I always find it interesting to see these differing perspectives.

I have worked in the PC industry for many years now and during my time
have visited many of the tier one and smaller suppliers' facilities.

I can tell you that contary to what many people proberbly beleive, the
tier one suppliers *do* test their products compatibility and
reliability for some time prior to releasing them to market. This is
done (in the main) to reduce their after sales costs, the more
reliable their product, the more money they make!

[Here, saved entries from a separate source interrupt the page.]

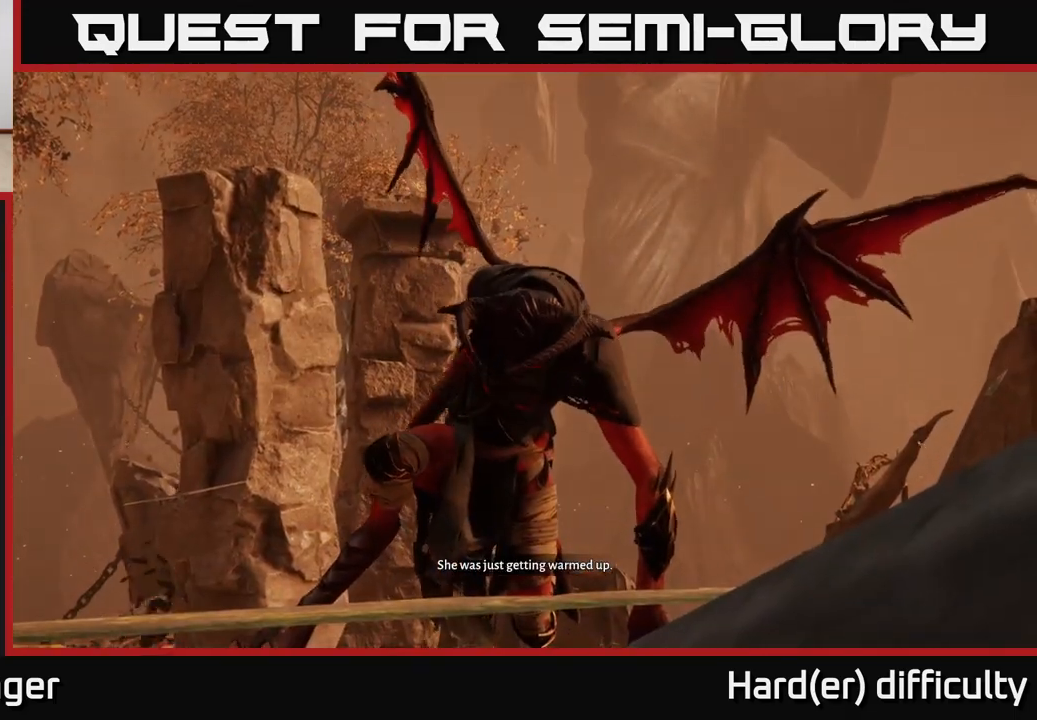
{"buttons": [], "left_stick": "center", "right_stick": "center", "events": []}
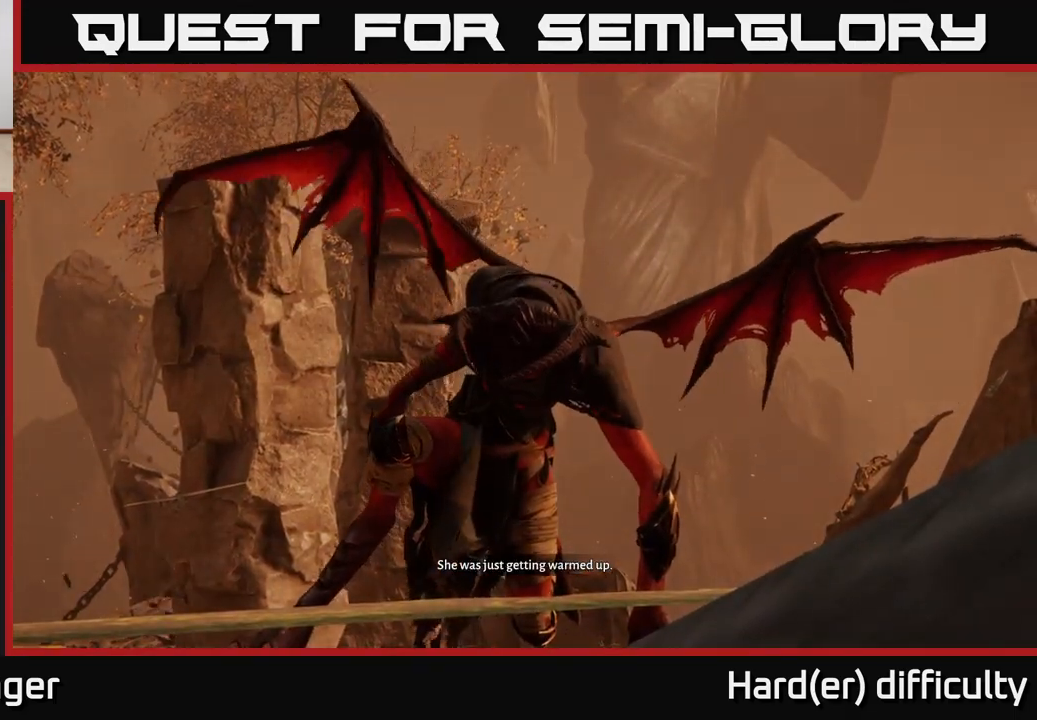
{"buttons": [], "left_stick": "center", "right_stick": "center", "events": []}
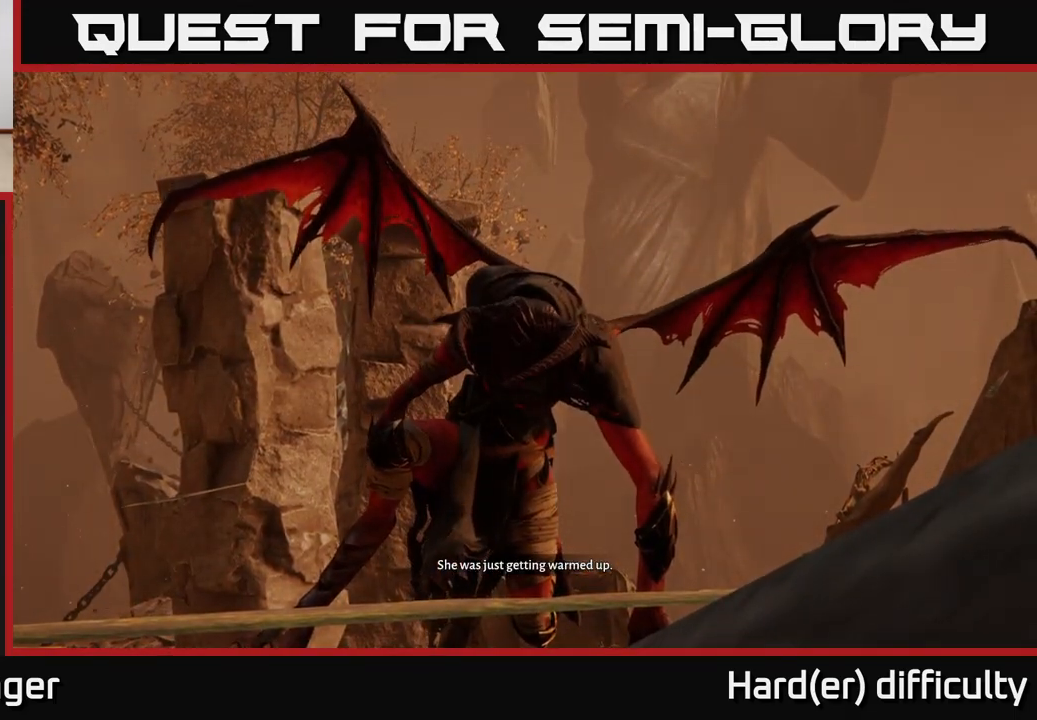
{"buttons": [], "left_stick": "center", "right_stick": "center", "events": []}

Quite prepared to accept that...

They have teams of people carrying out this testing, working alongside
the suppliers of components to produce the best quality product they
can that meets the price points expected by the market (i.e. us, the
customer).


and that...

Why am I telling you all this? Well, if the OEM sells less than 100k
units pa, they have no chance of obtaining the kind of support offered


also probably true...

to the major OEMs. Which means PCs purchased from the smaller players
[ 100k units pa] have more chance of failing or causing compatibility
issues than from major suppliers [statistically] generally speaking.


Not sure about that - it does depend on the skill and experience of the
"white box" builder though - so there is more of an element of lottery
perhaps unless you know the small system builder by reputation.

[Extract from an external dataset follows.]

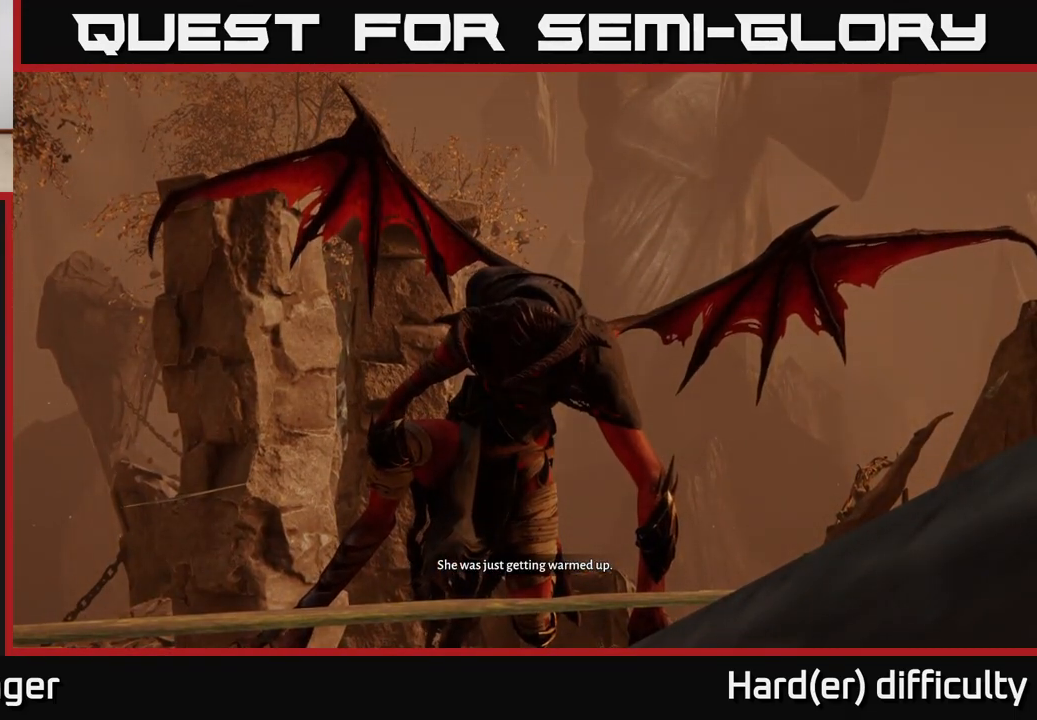
{"buttons": [], "left_stick": "center", "right_stick": "center", "events": []}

Note also that some of the big OEMs can have quite frightening return
rates on some kit - Dell and laptops for example.

I have heard the term 'Optimising' used in this thread, unless you
have strong links with the component manufacturers, there is very
little 'optimising' that can be carried out on todays hardware. (Major
OEMs can have drivers re-written, firmware changed, BIOS's re-written
etc... simply put small OEM's don't have a hope of competing with them
on 'optimising' for both speed *and* reliability).


In the sense of hardware optimisation etc you are right - I doubt even
the big OEMs would want to routinely go in for BIOS rewrites etc. The
areas where the smaller dealers will win are on service and attention to
detail.

That spec of PC if built by a major OEM would proberbly retail around
1,500 UKP. 2k should get you bigger HDDs and faster processor. The
problem will be finding a major OEM with your exact requirements.


true - also as a home user looking for a top end system you are often
wanting to specify things that the big OEMs give you no control over at
all (like getting a case that makes good use of internal space - has
enough free internal drive bays - with good filtered air flow over them
etc).

If I were spending 2k on a PC, I would _only_ buy it from a major OEM.
I like the comfort of knowing that it has been tested by a *team* for
compatibility / reliability, have backup incase of issues arrising in
the future e.g. software / driver / firmware updates but most of all
the warranty in case of failure.


This is the statement that give me the biggest difficulty! Yes the basic
package of components used for the system will have been tested for
compatibility, and the assembled unit you buy will have had some burn in
testing - but that will be true for most small system builders as well.

Firmware updates etc are mostly produced by the components vendors - the
big OEM may package them and make them easy to find on their web site -
but that is normally the extent of the service.

It is in the backup and service issues where you can really win with the
smaller players, plus attention to detail on the things that matter to
the customer now and in the future (rather than things that cut
production and support costs for the OEM):

If you phone a big OEM for tech support you get routed to a call centre
staffed by a (relatively) non skilled person with a check list to
follow. This is usually a painful experience that is often a waste of
time, where you go over all the fault finding tests you have already
done, and try to ignore the instruction to "just re-install windows from
your recovery CD". Next time you phone you can't talk to the same person
again. It may take many calls (and hours in telephone queues) just
trying to get to talk to the "level 3" technical bod who you can
actually communicate with on equal terms!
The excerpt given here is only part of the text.